17. Thin Lizzy, Opium Trail . . . Yet another of those songs, this one from the Bad Reputation album (which features that also great title cut) in 1977, that shows Lizzy as being far more than just The Boys Are Back In Town. But Lizzy fans know the depth of quality of the band’s catalog, it’s up to others to investigate if they so choose.

18. John Hiatt, Perfectly Good Guitar . . . Hiatt is one of those artists, like Tom Waits, perhaps, where more people have hits with his songs (Bonnie Raitt with Thing Called Love; George Thorogood a minor hit with The Usual) than Hiatt has had himself. I remember hearing Perfectly Good Guitar, great song, I think so anyway, on the radio when the album of the same name came out in 1993. But, turns out, it wasn’t a chart hit, nor was the album which charted, according to my research, only in Australia where it made the lofty heights of No. 83. I shouldn’t have mentioned The Usual. Now I want a drink. To Hiatt’s songwriting.

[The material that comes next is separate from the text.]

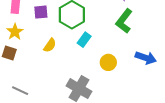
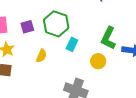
green L-shape: (124, 21) -> (108, 38), moved

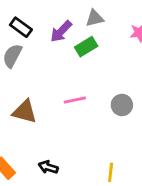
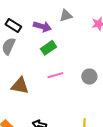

19. Thunderclap Newman, Accidents . . . One album, one big hit single, Something In The Air, one big name producer and benefactor, The Who’s Pete Townshend, and then, well, we still have this extended piece from 1969’s debut and only record, Hollywood Dream. Guitarist Jimmy McCulloch, later of Paul McCartney and Wings who died as a result of drug and alcohol abuse at age 26 in 1979, was among the personnel on the Thunderclap Newman album and his solo is a featured portion on Accidents.

20. Canned Heat, Gotta Boogie (The World Boogie) . . . That John Lee Hooker Boogie Chillen riff . . . As we boogie on out of here.